##### Seçilen Metin #####

Vergi yasalarının yer bakımından uygulamasında, vergilendirme yetkisinin ülke içerisinde ve ülke dışında kullanımından bahsedilir. Vergi yasası ister ülkesel yetki alanında kullanılsın, isterse ülkesel yetki alanı dışında kullanılsın bu yetkinin kullanılabilmesi için devletle kişi veya vergi konusu arasında bağ kuran mali bağ gerekir. Bu bağ, devletle vergi konusu arasında olabileceği gibi; devletle kişi(temelde yükümlü) arasında da vergilendirme yetkisinin kullanılmasını sağlayan bir bağ olabilir. Bu bağları vergilendirme yetkisinin ülkesel yetkiye dayalı olarak kullanılması ve ülke dışında kullanılması bakımından ikiye ayırarak inceleyebiliriz.

##### Çıkarılan Malzeme #####

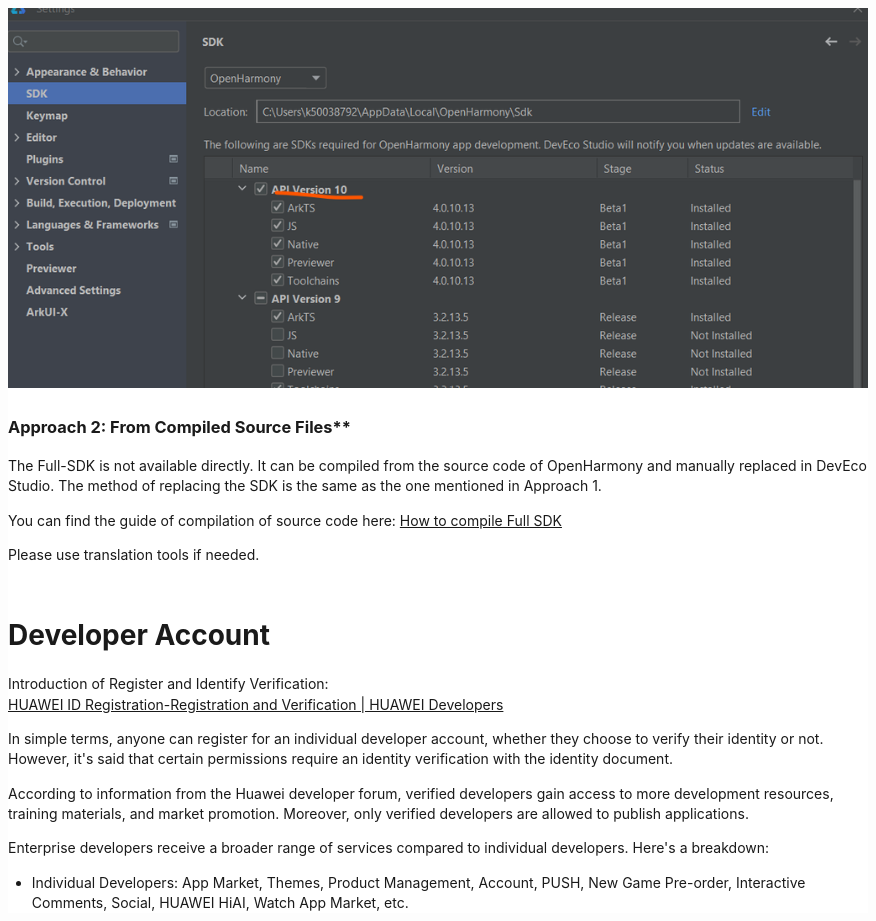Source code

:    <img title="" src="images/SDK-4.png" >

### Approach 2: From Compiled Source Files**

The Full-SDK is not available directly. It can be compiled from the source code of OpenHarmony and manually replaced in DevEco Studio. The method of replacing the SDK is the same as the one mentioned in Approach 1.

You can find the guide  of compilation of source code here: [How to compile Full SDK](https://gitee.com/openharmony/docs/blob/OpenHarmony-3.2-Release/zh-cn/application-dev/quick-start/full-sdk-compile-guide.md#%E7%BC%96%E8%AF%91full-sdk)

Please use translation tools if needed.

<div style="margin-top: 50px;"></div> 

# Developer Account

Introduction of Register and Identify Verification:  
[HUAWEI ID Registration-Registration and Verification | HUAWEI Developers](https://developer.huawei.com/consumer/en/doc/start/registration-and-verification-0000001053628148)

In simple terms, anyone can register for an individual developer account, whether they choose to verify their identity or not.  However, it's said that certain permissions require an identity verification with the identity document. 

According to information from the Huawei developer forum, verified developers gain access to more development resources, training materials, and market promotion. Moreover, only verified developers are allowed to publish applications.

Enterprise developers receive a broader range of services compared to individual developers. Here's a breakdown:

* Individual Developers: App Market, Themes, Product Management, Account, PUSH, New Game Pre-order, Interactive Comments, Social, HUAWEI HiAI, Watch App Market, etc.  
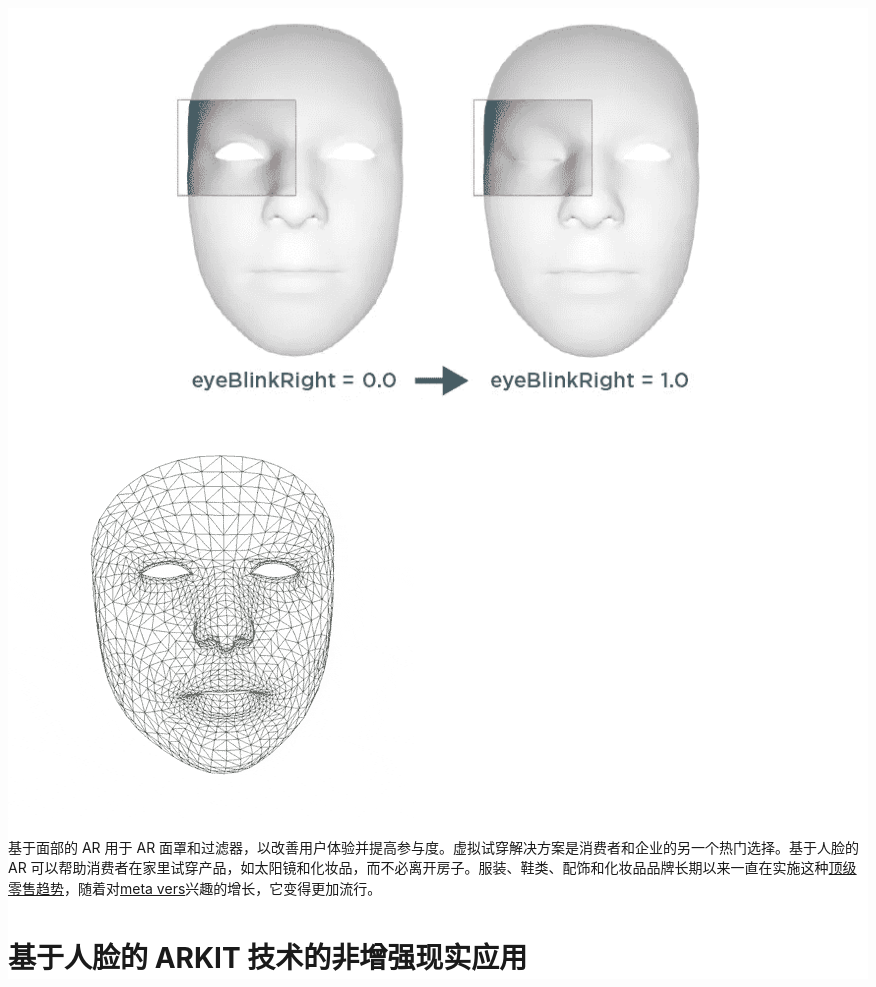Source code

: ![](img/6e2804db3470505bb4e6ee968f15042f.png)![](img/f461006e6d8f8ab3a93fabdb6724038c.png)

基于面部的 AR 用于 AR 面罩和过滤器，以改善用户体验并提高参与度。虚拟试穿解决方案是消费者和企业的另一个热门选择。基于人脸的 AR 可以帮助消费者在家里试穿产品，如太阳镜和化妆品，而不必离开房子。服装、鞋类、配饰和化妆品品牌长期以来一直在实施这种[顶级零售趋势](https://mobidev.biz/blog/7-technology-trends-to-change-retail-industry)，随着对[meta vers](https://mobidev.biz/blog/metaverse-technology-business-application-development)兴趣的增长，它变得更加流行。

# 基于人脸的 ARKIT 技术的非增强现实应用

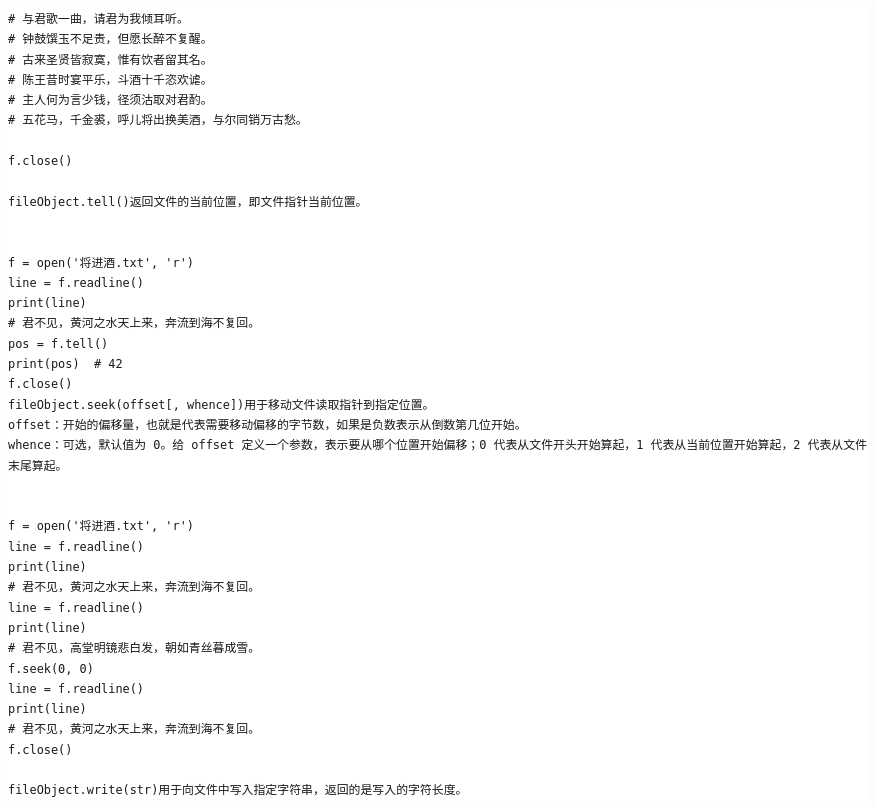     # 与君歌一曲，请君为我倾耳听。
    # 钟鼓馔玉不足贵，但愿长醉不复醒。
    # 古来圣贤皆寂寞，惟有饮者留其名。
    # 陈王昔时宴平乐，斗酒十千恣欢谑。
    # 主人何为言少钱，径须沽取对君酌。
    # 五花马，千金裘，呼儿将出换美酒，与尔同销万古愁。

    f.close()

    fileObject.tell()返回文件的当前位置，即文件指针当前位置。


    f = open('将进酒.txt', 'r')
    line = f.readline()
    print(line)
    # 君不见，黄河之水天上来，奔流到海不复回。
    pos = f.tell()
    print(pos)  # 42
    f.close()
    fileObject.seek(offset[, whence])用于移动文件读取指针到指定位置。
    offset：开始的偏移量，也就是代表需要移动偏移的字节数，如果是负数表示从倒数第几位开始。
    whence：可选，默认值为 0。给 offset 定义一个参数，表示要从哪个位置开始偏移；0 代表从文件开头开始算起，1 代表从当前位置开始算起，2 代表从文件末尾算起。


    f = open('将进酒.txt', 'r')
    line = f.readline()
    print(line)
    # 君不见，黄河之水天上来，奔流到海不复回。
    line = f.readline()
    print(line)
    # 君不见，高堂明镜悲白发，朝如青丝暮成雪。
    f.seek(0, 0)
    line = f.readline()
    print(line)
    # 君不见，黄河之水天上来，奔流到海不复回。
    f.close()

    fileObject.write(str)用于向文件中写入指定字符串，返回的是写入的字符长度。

#####

### Alıştırma Koşulları
[1] Seçilen metni "Vergi yasalarının yer" ifadesinden "ikiye ayırarak inceleyebiliriz." ifadesine kadar hiçbir şeyini değiştirmeden tekrarlayın.
[2] Şu ifadelerin seçilen metinle uyuşup uyuşmadığını her biri için evet ya da hayır diyerek belirtin ve metindeki belirleyici sözleri aynen alıntılayın: (a) Vergilendirme yetkisinin kullanılabilmesi için devletle kişi veya vergi konusu arasında mali bir bağ gerekir. (b) Mali bağ yalnızca devletle vergi konusu arasında kurulabilir. (c) Bu bağlar üç gruba ayrılarak incelenebilir.
Malzemenin seçilen metinle bir ilgisi yoktur.

### Tamamlanmış Alıştırma
[1]
Vergi yasalarının yer bakımından uygulamasında, vergilendirme yetkisinin ülke içerisinde ve ülke dışında kullanımından bahsedilir. Vergi yasası ister ülkesel yetki alanında kullanılsın, isterse ülkesel yetki alanı dışında kullanılsın bu yetkinin kullanılabilmesi için devletle kişi veya vergi konusu arasında bağ kuran mali bağ gerekir. Bu bağ, devletle vergi konusu arasında olabileceği gibi; devletle kişi(temelde yükümlü) arasında da vergilendirme yetkisinin kullanılmasını sağlayan bir bağ olabilir. Bu bağları vergilendirme yetkisinin ülkesel yetkiye dayalı olarak kullanılması ve ülke dışında kullanılması bakımından ikiye ayırarak inceleyebiliriz.

[2]
(a) Evet. Metinde "bu yetkinin kullanılabilmesi için devletle kişi veya vergi konusu arasında bağ kuran mali bağ gerekir" deniyor.
(b) Hayır. Metinde bu bağın "devletle kişi(temelde yükümlü) arasında da vergilendirme yetkisinin kullanılmasını sağlayan bir bağ olabilir" olduğu belirtiliyor.
(c) Hayır. Metinde "ikiye ayırarak inceleyebiliriz" deniyor.